Characteristics of 15 microsatellite loci developed in Ficus virens.

Genetic variation of three populations (Chengdu, Mianyang, and Chongqing) was measured using selected polymorphic primers to further test the amplification stability of each primer. The forward primers of each polymorphic locus were labeled with fluorescent dyes (5′TAMRA, 5′ROX, 5′6-FAM [FITC]; Sangon Biotech) for scoring fragment length on an ABI 3130 automated sequencer (Applied Biosystems), using GeneScan 500 LIZ (Applied Biosystems) as an internal lane standard. The fragment lengths were calculated by GeneMapper 4.0 (Applied Biosystems) software.

Table 2.

Genetic diversity of the 15 polymorphic microsatellite in three Ficus virens populations.^a

Data analysis—Linkage disequilibrium and Hardy–Weinberg equilibrium (HWE) were calculated using GENEPOP 4.0 (Rousset, 2008), and occurrence of null allele frequencies was tested with MICRO-CHECKER 2.2.3 (van Oosterhout et al., 2004). The genetic variations were estimated for two sampled populations by FSTAT 2.9.3.2 (Goudet, 2001), using the parameters of the number of alleles at each locus, observed heterozygosity, and expected heterozygosity.

Table 3.

Amplification of 15 microsatellite loci developed for Ficus virens in eight other Ficus species.
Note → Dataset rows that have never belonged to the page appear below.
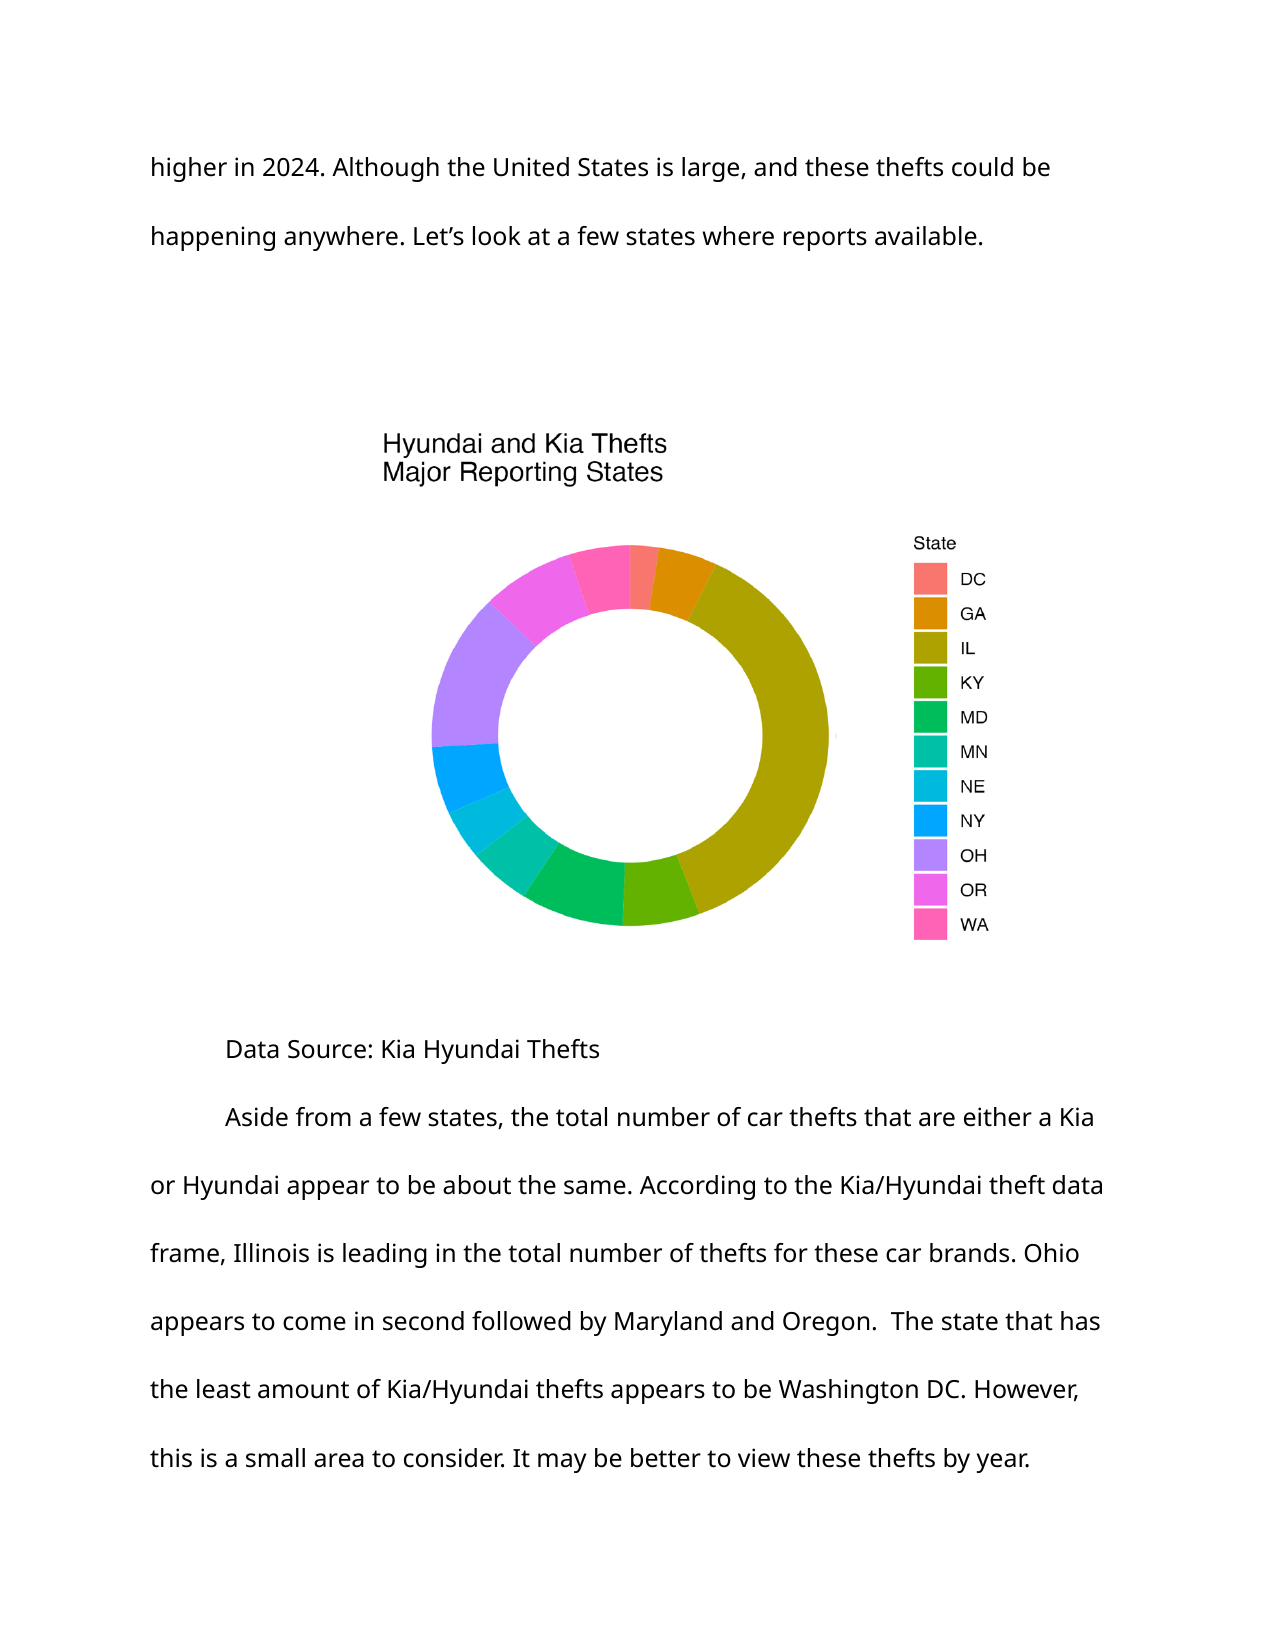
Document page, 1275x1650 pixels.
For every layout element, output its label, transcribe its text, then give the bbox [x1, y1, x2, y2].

picture [225, 422, 1125, 998]
text Data Source: Kia Hyundai Thefts [150, 1032, 1125, 1066]
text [150, 150, 1125, 252]
text Aside from a few states, the total number of car thefts that are either a Kia or Hyundai appear to be about the same. According to the Kia/Hyundai theft data frame, Illinois is leading in the total number of thefts for these car brands. Ohio appears to come in second followed by Maryland and Oregon. The state that has the least amount of Kia/Hyundai thefts appears to be Washington DC. However, this is a small area to consider. It may be better to view these thefts by year. [150, 1100, 1125, 1474]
Linkage disequilibrium was not detected in any loci. The number of alleles per locus ranged from three to 17, with an average of 9.333 (Table 1). The observed heterozygosity and expected heterozygosity of each population ranged from 0.0667 to 0.9286 and 0.0650 to 0.8890, respectively (Table 2). Five loci (V70, V159, V183, V212, V254) in Chengdu, four loci (V98, V159, V212, V254) in Mianyang, and three loci (V42, V212, V254) in Chongqing showed significant departure from HWE. Two loci (V212, V254) showed consistent deviation from HWE. This could be caused by the presence of null alleles (present in six loci: V70, V98, V159, V183, V212, and V254) or by homozygote excess.

Cross-amplification in additional species—Cross-amplification of polymorphic microsatellite primers was performed on eight related species (n = 5 for each species), including F. altissima Blume, F. benjamina L., F. deltoidea Jack, F. hispida L. f., F. microcarpa L. f., F. montana Burm. f., F. rumphii Blume, and F. sarmentosa Buch.-Ham. ex Sm.

All 15 polymorphic primers amplified successfully (amplified a distinct band when the PCR products were checked on 1% agarose gel) in at least one of the eight additional Ficus species tested (Table 3). Two of the markers (V188, V254) were successfully amplified in all eight species, while one locus (V212) was only successfully amplified in F. altissima. Successful amplification across species did not appear to be correlated with the closeness of the genetic relationship of the species tested with F. virens. However, the cross-species sample size was limited and thus it is still likely that these markers will be most useful for closely related species.

CONCLUSIONS

In this study, 15 microsatellite markers were developed specifically for F. virens and showed considerable polymorphism in all three studied populations. These markers can be used in further studies to explore the mating system, population genetic structure, and gene flow of F. virens.